- **TASK TO COMPLETE**
Retype every one of the following items line for line, keeping each character, word, and line break unchanged.

- **DATA FOR PROCESSING**
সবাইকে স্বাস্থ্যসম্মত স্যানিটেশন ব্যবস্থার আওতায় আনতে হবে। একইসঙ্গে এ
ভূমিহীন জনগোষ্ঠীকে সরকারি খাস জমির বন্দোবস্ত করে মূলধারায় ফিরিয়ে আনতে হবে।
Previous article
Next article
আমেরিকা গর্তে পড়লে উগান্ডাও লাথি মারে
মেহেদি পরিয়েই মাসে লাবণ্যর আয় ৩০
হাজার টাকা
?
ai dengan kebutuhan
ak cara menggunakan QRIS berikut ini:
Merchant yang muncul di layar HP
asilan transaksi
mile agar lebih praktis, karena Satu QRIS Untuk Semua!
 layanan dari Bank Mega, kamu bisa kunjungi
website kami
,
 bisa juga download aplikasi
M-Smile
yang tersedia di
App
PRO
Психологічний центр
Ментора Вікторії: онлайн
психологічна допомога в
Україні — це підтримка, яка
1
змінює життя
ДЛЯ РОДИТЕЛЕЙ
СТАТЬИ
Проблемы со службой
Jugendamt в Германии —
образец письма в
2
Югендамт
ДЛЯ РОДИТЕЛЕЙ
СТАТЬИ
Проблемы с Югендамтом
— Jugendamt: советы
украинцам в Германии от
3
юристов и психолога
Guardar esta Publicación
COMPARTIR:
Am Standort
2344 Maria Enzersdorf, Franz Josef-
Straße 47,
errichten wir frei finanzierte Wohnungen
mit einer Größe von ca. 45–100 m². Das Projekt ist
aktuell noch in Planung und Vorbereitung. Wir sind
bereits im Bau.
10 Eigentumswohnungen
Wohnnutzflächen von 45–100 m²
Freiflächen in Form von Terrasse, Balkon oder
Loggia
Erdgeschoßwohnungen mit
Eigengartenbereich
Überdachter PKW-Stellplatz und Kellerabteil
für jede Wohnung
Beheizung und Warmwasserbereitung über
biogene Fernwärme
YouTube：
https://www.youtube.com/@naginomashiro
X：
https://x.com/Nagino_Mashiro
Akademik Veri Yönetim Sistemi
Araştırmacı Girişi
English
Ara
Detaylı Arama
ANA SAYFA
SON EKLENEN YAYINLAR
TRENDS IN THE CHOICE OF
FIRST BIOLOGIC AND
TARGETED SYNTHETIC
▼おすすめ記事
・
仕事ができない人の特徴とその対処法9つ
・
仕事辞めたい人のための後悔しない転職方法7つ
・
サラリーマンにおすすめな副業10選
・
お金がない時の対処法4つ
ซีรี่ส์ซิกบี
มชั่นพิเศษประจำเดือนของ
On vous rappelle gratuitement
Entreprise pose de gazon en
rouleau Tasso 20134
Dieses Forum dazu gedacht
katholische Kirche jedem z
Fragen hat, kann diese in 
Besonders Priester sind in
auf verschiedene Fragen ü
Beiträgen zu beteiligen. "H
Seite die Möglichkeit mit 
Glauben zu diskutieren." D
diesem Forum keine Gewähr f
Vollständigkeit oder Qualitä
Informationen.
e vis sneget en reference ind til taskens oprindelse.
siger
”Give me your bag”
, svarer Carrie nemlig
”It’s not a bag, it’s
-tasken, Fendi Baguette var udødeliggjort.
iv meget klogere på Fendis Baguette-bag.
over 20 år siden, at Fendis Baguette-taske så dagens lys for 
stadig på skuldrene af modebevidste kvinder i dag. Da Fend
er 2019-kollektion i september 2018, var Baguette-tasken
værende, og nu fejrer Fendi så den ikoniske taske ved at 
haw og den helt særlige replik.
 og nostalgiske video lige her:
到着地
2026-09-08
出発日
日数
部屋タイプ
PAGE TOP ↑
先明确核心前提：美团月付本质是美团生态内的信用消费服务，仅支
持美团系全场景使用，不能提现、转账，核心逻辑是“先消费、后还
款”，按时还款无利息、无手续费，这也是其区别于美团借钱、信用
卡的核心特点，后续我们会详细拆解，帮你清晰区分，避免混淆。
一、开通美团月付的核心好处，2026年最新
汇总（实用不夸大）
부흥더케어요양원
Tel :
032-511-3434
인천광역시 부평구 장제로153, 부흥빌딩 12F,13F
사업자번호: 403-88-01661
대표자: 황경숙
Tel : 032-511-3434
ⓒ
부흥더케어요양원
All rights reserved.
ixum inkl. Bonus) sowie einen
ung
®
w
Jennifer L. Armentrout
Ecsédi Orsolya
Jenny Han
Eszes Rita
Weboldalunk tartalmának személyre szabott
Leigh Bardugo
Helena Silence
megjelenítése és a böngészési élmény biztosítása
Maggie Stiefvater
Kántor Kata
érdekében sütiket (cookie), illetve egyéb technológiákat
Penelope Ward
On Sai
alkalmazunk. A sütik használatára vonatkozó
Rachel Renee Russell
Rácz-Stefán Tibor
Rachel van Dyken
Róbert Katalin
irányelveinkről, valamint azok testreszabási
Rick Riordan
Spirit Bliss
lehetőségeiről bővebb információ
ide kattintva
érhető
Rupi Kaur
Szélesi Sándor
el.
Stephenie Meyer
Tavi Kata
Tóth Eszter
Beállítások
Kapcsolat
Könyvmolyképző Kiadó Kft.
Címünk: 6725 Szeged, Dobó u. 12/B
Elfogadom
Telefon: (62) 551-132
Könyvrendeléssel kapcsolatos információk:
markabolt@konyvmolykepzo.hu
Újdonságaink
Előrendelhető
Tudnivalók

- **OUTPUT BELOW**
সবাইকে স্বাস্থ্যসম্মত স্যানিটেশন ব্যবস্থার আওতায় আনতে হবে। একইসঙ্গে এ
ভূমিহীন জনগোষ্ঠীকে সরকারি খাস জমির বন্দোবস্ত করে মূলধারায় ফিরিয়ে আনতে হবে।
Previous article
Next article
আমেরিকা গর্তে পড়লে উগান্ডাও লাথি মারে
মেহেদি পরিয়েই মাসে লাবণ্যর আয় ৩০
হাজার টাকা
?
ai dengan kebutuhan
ak cara menggunakan QRIS berikut ini:
Merchant yang muncul di layar HP
asilan transaksi
mile agar lebih praktis, karena Satu QRIS Untuk Semua!
 layanan dari Bank Mega, kamu bisa kunjungi
website kami
,
 bisa juga download aplikasi
M-Smile
yang tersedia di
App
PRO
Психологічний центр
Ментора Вікторії: онлайн
психологічна допомога в
Україні — це підтримка, яка
1
змінює життя
ДЛЯ РОДИТЕЛЕЙ
СТАТЬИ
Проблемы со службой
Jugendamt в Германии —
образец письма в
2
Югендамт
ДЛЯ РОДИТЕЛЕЙ
СТАТЬИ
Проблемы с Югендамтом
— Jugendamt: советы
украинцам в Германии от
3
юристов и психолога
Guardar esta Publicación
COMPARTIR:
Am Standort
2344 Maria Enzersdorf, Franz Josef-
Straße 47,
errichten wir frei finanzierte Wohnungen
mit einer Größe von ca. 45–100 m². Das Projekt ist
aktuell noch in Planung und Vorbereitung. Wir sind
bereits im Bau.
10 Eigentumswohnungen
Wohnnutzflächen von 45–100 m²
Freiflächen in Form von Terrasse, Balkon oder
Loggia
Erdgeschoßwohnungen mit
Eigengartenbereich
Überdachter PKW-Stellplatz und Kellerabteil
für jede Wohnung
Beheizung und Warmwasserbereitung über
biogene Fernwärme
YouTube：
https://www.youtube.com/@naginomashiro
X：
https://x.com/Nagino_Mashiro
Akademik Veri Yönetim Sistemi
Araştırmacı Girişi
English
Ara
Detaylı Arama
ANA SAYFA
SON EKLENEN YAYINLAR
TRENDS IN THE CHOICE OF
FIRST BIOLOGIC AND
TARGETED SYNTHETIC
▼おすすめ記事
・
仕事ができない人の特徴とその対処法9つ
・
仕事辞めたい人のための後悔しない転職方法7つ
・
サラリーマンにおすすめな副業10選
・
お金がない時の対処法4つ
ซีรี่ส์ซิกบี
มชั่นพิเศษประจำเดือนของ
On vous rappelle gratuitement
Entreprise pose de gazon en
rouleau Tasso 20134
Dieses Forum dazu gedacht
katholische Kirche jedem z
Fragen hat, kann diese in 
Besonders Priester sind in
auf verschiedene Fragen ü
Beiträgen zu beteiligen. "H
Seite die Möglichkeit mit 
Glauben zu diskutieren." D
diesem Forum keine Gewähr f
Vollständigkeit oder Qualitä
Informationen.
e vis sneget en reference ind til taskens oprindelse.
siger
”Give me your bag”
, svarer Carrie nemlig
”It’s not a bag, it’s
-tasken, Fendi Baguette var udødeliggjort.
iv meget klogere på Fendis Baguette-bag.
over 20 år siden, at Fendis Baguette-taske så dagens lys for 
stadig på skuldrene af modebevidste kvinder i dag. Da Fend
er 2019-kollektion i september 2018, var Baguette-tasken
værende, og nu fejrer Fendi så den ikoniske taske ved at 
haw og den helt særlige replik.
 og nostalgiske video lige her:
到着地
2026-09-08
出発日
日数
部屋タイプ
PAGE TOP ↑
先明确核心前提：美团月付本质是美团生态内的信用消费服务，仅支
持美团系全场景使用，不能提现、转账，核心逻辑是“先消费、后还
款”，按时还款无利息、无手续费，这也是其区别于美团借钱、信用
卡的核心特点，后续我们会详细拆解，帮你清晰区分，避免混淆。
一、开通美团月付的核心好处，2026年最新
汇总（实用不夸大）
부흥더케어요양원
Tel :
032-511-3434
인천광역시 부평구 장제로153, 부흥빌딩 12F,13F
사업자번호: 403-88-01661
대표자: 황경숙
Tel : 032-511-3434
ⓒ
부흥더케어요양원
All rights reserved.
ixum inkl. Bonus) sowie einen
ung
®
w
Jennifer L. Armentrout
Ecsédi Orsolya
Jenny Han
Eszes Rita
Weboldalunk tartalmának személyre szabott
Leigh Bardugo
Helena Silence
megjelenítése és a böngészési élmény biztosítása
Maggie Stiefvater
Kántor Kata
érdekében sütiket (cookie), illetve egyéb technológiákat
Penelope Ward
On Sai
alkalmazunk. A sütik használatára vonatkozó
Rachel Renee Russell
Rácz-Stefán Tibor
Rachel van Dyken
Róbert Katalin
irányelveinkről, valamint azok testreszabási
Rick Riordan
Spirit Bliss
lehetőségeiről bővebb információ
ide kattintva
érhető
Rupi Kaur
Szélesi Sándor
el.
Stephenie Meyer
Tavi Kata
Tóth Eszter
Beállítások
Kapcsolat
Könyvmolyképző Kiadó Kft.
Címünk: 6725 Szeged, Dobó u. 12/B
Elfogadom
Telefon: (62) 551-132
Könyvrendeléssel kapcsolatos információk:
markabolt@konyvmolykepzo.hu
Újdonságaink
Előrendelhető
Tudnivalók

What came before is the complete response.